[Job]: Copy every one of the following rows line for line, changing nothing.

[Dataset entries]:
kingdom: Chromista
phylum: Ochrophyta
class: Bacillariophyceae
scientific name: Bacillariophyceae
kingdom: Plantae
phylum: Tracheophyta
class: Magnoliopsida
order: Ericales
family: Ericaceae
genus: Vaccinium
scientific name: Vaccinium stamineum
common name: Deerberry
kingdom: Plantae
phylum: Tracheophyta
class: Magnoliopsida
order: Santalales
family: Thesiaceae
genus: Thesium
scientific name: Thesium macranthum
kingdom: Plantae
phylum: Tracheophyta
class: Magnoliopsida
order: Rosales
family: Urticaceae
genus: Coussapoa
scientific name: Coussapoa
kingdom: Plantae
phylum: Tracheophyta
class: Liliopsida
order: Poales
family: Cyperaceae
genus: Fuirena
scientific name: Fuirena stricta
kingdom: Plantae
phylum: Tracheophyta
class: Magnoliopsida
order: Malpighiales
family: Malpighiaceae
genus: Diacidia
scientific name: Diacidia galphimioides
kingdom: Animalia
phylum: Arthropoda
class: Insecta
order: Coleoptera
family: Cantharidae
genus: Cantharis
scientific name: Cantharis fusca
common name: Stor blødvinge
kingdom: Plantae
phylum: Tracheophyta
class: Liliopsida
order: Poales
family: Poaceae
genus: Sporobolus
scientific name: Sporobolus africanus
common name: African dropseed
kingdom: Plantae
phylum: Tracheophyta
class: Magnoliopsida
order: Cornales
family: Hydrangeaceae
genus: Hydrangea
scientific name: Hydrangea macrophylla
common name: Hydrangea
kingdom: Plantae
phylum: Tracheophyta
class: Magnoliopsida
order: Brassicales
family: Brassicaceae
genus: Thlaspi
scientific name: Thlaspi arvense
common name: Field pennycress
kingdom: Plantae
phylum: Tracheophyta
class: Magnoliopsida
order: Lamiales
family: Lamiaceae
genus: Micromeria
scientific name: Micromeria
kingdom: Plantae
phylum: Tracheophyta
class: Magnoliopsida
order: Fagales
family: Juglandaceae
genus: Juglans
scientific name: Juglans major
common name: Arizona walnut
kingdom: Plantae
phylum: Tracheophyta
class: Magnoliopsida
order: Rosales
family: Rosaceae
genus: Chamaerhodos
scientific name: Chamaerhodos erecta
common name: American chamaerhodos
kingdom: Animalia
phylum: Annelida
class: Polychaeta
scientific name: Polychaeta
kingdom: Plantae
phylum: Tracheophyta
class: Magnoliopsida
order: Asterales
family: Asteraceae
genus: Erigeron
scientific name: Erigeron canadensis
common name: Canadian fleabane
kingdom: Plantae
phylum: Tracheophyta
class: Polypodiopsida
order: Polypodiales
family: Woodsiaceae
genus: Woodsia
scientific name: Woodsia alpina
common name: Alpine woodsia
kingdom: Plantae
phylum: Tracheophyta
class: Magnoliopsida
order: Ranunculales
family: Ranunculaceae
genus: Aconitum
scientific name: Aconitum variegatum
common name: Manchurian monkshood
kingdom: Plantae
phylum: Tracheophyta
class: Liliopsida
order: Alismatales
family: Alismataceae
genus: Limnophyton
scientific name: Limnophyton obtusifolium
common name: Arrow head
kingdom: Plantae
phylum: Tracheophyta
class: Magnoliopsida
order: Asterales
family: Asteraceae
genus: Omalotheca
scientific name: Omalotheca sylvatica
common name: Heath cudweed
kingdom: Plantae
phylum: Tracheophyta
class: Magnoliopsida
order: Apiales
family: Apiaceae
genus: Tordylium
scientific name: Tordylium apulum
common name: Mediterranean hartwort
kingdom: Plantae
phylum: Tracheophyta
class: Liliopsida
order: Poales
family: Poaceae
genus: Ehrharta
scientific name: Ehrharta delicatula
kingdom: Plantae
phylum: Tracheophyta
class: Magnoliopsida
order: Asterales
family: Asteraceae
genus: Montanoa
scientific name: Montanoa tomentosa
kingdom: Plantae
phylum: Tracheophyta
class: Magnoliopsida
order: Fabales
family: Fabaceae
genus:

[Completed task]:
kingdom: Chromista
phylum: Ochrophyta
class: Bacillariophyceae
scientific name: Bacillariophyceae
kingdom: Plantae
phylum: Tracheophyta
class: Magnoliopsida
order: Ericales
family: Ericaceae
genus: Vaccinium
scientific name: Vaccinium stamineum
common name: Deerberry
kingdom: Plantae
phylum: Tracheophyta
class: Magnoliopsida
order: Santalales
family: Thesiaceae
genus: Thesium
scientific name: Thesium macranthum
kingdom: Plantae
phylum: Tracheophyta
class: Magnoliopsida
order: Rosales
family: Urticaceae
genus: Coussapoa
scientific name: Coussapoa
kingdom: Plantae
phylum: Tracheophyta
class: Liliopsida
order: Poales
family: Cyperaceae
genus: Fuirena
scientific name: Fuirena stricta
kingdom: Plantae
phylum: Tracheophyta
class: Magnoliopsida
order: Malpighiales
family: Malpighiaceae
genus: Diacidia
scientific name: Diacidia galphimioides
kingdom: Animalia
phylum: Arthropoda
class: Insecta
order: Coleoptera
family: Cantharidae
genus: Cantharis
scientific name: Cantharis fusca
common name: Stor blødvinge
kingdom: Plantae
phylum: Tracheophyta
class: Liliopsida
order: Poales
family: Poaceae
genus: Sporobolus
scientific name: Sporobolus africanus
common name: African dropseed
kingdom: Plantae
phylum: Tracheophyta
class: Magnoliopsida
order: Cornales
family: Hydrangeaceae
genus: Hydrangea
scientific name: Hydrangea macrophylla
common name: Hydrangea
kingdom: Plantae
phylum: Tracheophyta
class: Magnoliopsida
order: Brassicales
family: Brassicaceae
genus: Thlaspi
scientific name: Thlaspi arvense
common name: Field pennycress
kingdom: Plantae
phylum: Tracheophyta
class: Magnoliopsida
order: Lamiales
family: Lamiaceae
genus: Micromeria
scientific name: Micromeria
kingdom: Plantae
phylum: Tracheophyta
class: Magnoliopsida
order: Fagales
family: Juglandaceae
genus: Juglans
scientific name: Juglans major
common name: Arizona walnut
kingdom: Plantae
phylum: Tracheophyta
class: Magnoliopsida
order: Rosales
family: Rosaceae
genus: Chamaerhodos
scientific name: Chamaerhodos erecta
common name: American chamaerhodos
kingdom: Animalia
phylum: Annelida
class: Polychaeta
scientific name: Polychaeta
kingdom: Plantae
phylum: Tracheophyta
class: Magnoliopsida
order: Asterales
family: Asteraceae
genus: Erigeron
scientific name: Erigeron canadensis
common name: Canadian fleabane
kingdom: Plantae
phylum: Tracheophyta
class: Polypodiopsida
order: Polypodiales
family: Woodsiaceae
genus: Woodsia
scientific name: Woodsia alpina
common name: Alpine woodsia
kingdom: Plantae
phylum: Tracheophyta
class: Magnoliopsida
order: Ranunculales
family: Ranunculaceae
genus: Aconitum
scientific name: Aconitum variegatum
common name: Manchurian monkshood
kingdom: Plantae
phylum: Tracheophyta
class: Liliopsida
order: Alismatales
family: Alismataceae
genus: Limnophyton
scientific name: Limnophyton obtusifolium
common name: Arrow head
kingdom: Plantae
phylum: Tracheophyta
class: Magnoliopsida
order: Asterales
family: Asteraceae
genus: Omalotheca
scientific name: Omalotheca sylvatica
common name: Heath cudweed
kingdom: Plantae
phylum: Tracheophyta
class: Magnoliopsida
order: Apiales
family: Apiaceae
genus: Tordylium
scientific name: Tordylium apulum
common name: Mediterranean hartwort
kingdom: Plantae
phylum: Tracheophyta
class: Liliopsida
order: Poales
family: Poaceae
genus: Ehrharta
scientific name: Ehrharta delicatula
kingdom: Plantae
phylum: Tracheophyta
class: Magnoliopsida
order: Asterales
family: Asteraceae
genus: Montanoa
scientific name: Montanoa tomentosa
kingdom: Plantae
phylum: Tracheophyta
class: Magnoliopsida
order: Fabales
family: Fabaceae
genus:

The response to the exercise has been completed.